Mi pare equilibrato: un colpo al cerchio ed uno alla botte. Corifeo dell’equidistantismo. Gli è soprattutto che la critica ed il piacermi dell’Italia sta su un piano diverso da quello dello schieramento politico. È chiaro che il pezzo non è contro una parte politica ed a favore di un’altra, cerca di muoversi su un piano culturale, delle emozioni del cittadino, il quale critica la politica e ne ha necessità come dell’aria che respira. È un commento sulla comunicazione politica. E per Italia che mi piace non intendo l’Italia governata da Berlusconi e da Gasparri.
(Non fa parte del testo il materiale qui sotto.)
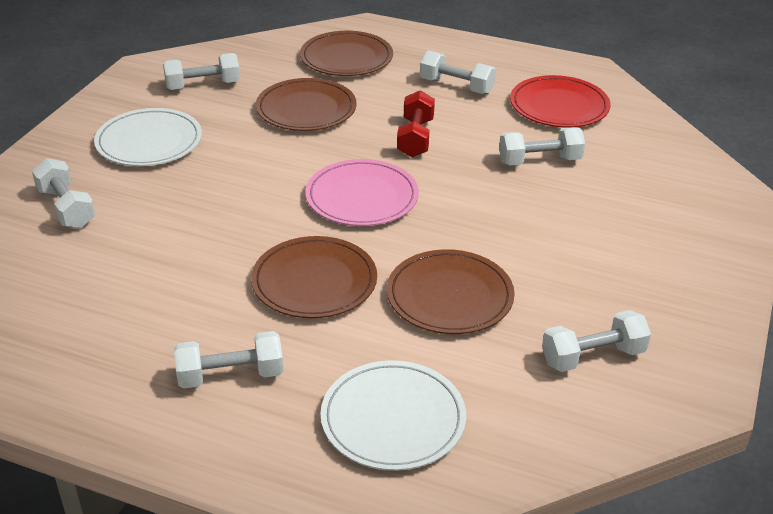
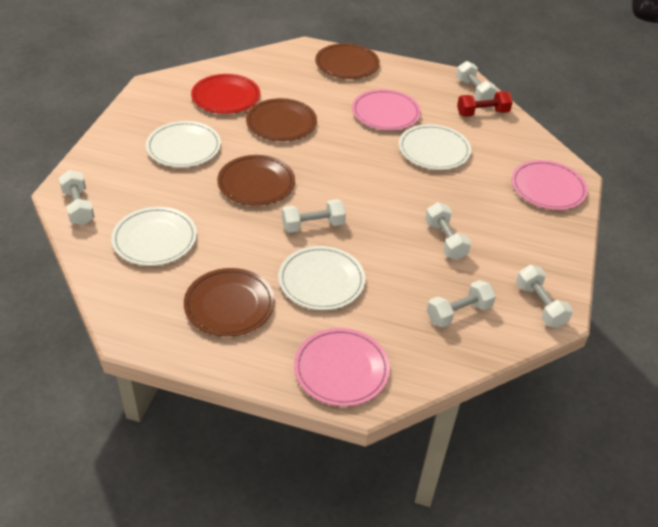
pink plate: 1 -> 3
white plate: 2 -> 4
Vero è che cerco di andare oltre e dico che vi è un piano sul quale perfino i due sopra detti sono sopportabili: è il piano cosmico del “potevo essere nato in Afghanistan e ritrovarmi col mitra a tracolla sin da bambino, potevo – nella lotteria del creato – finire in un lager nazista, potevo essere italiano all’8 settembre come i miei genitori e invece sto qui che guido la Smart e guardo la CNN”.
C’è senz’altro un conflitto di interessi nel farmi star bene l’Italia di oggi e riguarda il desiderio di morire lasciando un mondo migliore di come l’ho trovato, perché questo mi aiuta a pensare che non sono vissuto invano. Dico che mi piace che alla fine delle elezioni c’è uno che fa il presidente della regione e uno che ha perso, è diverso da quando guardavo le tribune politiche con Jader Jacobelli negli anni ’60. Ed è meglio. Anche se vince Renata Polverini.
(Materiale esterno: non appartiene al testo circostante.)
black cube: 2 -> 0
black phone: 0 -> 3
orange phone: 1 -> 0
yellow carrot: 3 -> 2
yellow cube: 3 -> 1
Ho fatto diciotto anni sei mesi dopo la strage di piazza Fontana a Milano, era il 12 dicembre 1969. Meno di un mese prima era stato ammazzato il poliziotto Antonio Annarumma, prima vittima degli anni di piombo. C’è poco da consolarsi con Italia-Germania 4 a 3. Ho visto uccisi troppi professori. Ezio Tarantelli e Massimo D’Antona li ho sfiorati. Mi pare improbabile che nei venti anni che mi restano da vivere, vedrò un’Italia molto migliore di quella che ho visto divenire negli scorsi sessanta di anni. E allora mi faccio piacere questa. Studio per vedere il bicchiere mezzo pieno. Mi piace questa di Italia perché non credo che per Berlusconi votino quelli che sono antipatici, buttano la carta per terra, saltano le code, evadono le tasse, mentre per Bersani votano quelli che sono buoni, comprano equo e solidale, non hanno il suv. L’esperienza personale insegna che le cose sono molto più mescolate: in famiglia stessa e tra gli amici abbiamo un campione identico alla realtà nazionale. Villani non sono gli altri. E Simona Argentieri ci insegna nel suo aureo saggio L’Ambiguità che non abbiamo consapevolezza delle nostre azioni, parliamo in un modo ed agiamo in un altro.